Ivanka: Yes, I believe
Dick: We can allow the tactics of compromise and manipulation to trick the American family into buying toothpaste, or we can respect them enough to tell them the truth. Yellow teeth will kill any chance you have to grab the American dream. We promise to do everything in our power to defeat the enemy. Or you can allow disloyalty to win the day and
Hillary: I resent your characterization of our ad campaign, Dick.
Trump: Hillary, wait. Dick, you lost the task, it's that simple. And you're awfully close to getting fired, calling me Don. What the hell is that? Melania doesn't even call me Don. I hate that nickname. And it's Mr. Trump to you, you know that, right?
Dick: I apologize Mr. Trump, but these are dangerous
Trump: Yeahyeah. Dick. This is a toothpaste ad for the Sunday supplement. The only danger you're in is maybe getting your ass fired tonight, I hope you understand that.
George: Ol' Dickie fired! Bye-bye Dickie!
Trump: George, I have to say, you're not really all that great lately. You won a few tasks, and I thought you were a winner. But you come in here lately, losing task after task, and you never come up with a strong reason why I shouldn't fire you.
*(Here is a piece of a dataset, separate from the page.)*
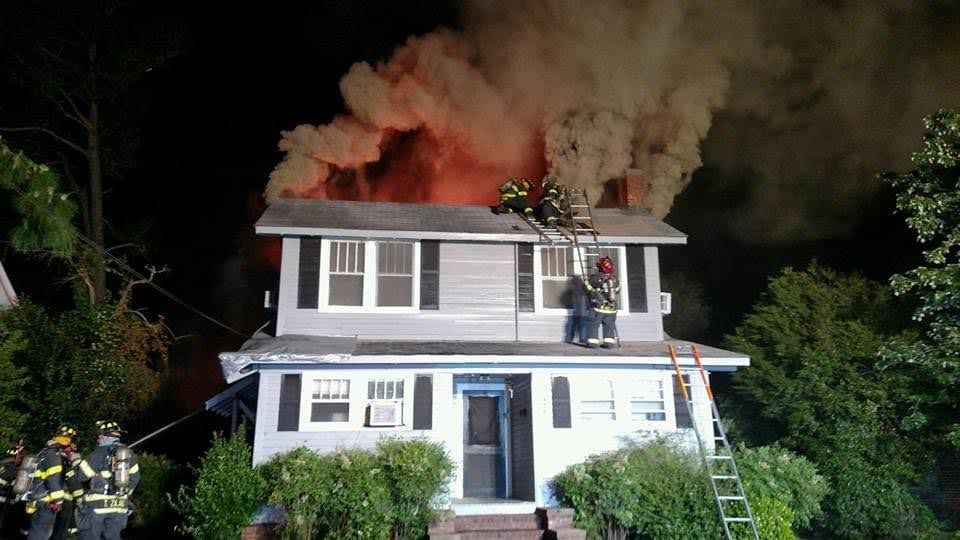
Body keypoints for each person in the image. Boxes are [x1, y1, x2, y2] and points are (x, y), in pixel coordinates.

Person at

Why shouldn't I fire you tonight, George?
Ivanka: George, he needs a compelling reason not to fire you. Tell us why you should stay.
George: Uh, I've been a winner. I WIN things! And I'm a learner. I believe in learning, a strong belief. And fun times! Lots of fun and learning, it's a winning combination! On Team Freedom, that is, heh-heh, no offense Hillary!
Trump: George, you know I could tell you to choose someone to bring back into the boardroom. I could send you out, bring you back with your choice. But I have to say, George, you're just not winning like you used to. You consistently lose tasks, and maybe you have a thing with Condi, maybe not, who knows.
Ivanka: A complete distraction from your goal.
Trump: And George, you're a nice enough guy, but you just haven't been able to come up with a reason why I shouldn't fire you. And George, you're fired.
George: Winning more in the future!
Trump: George, I just fired you. Go. Now. All of you, go on. Thank you.
George: Whoa! Headin' off! Airport time, heh-heh.
Team Freedom exits the boardroom.
Trump: There really was no other choice. He had to go.
Ivanka: I totally agree.
Hillary: You made the only choice you could, sir.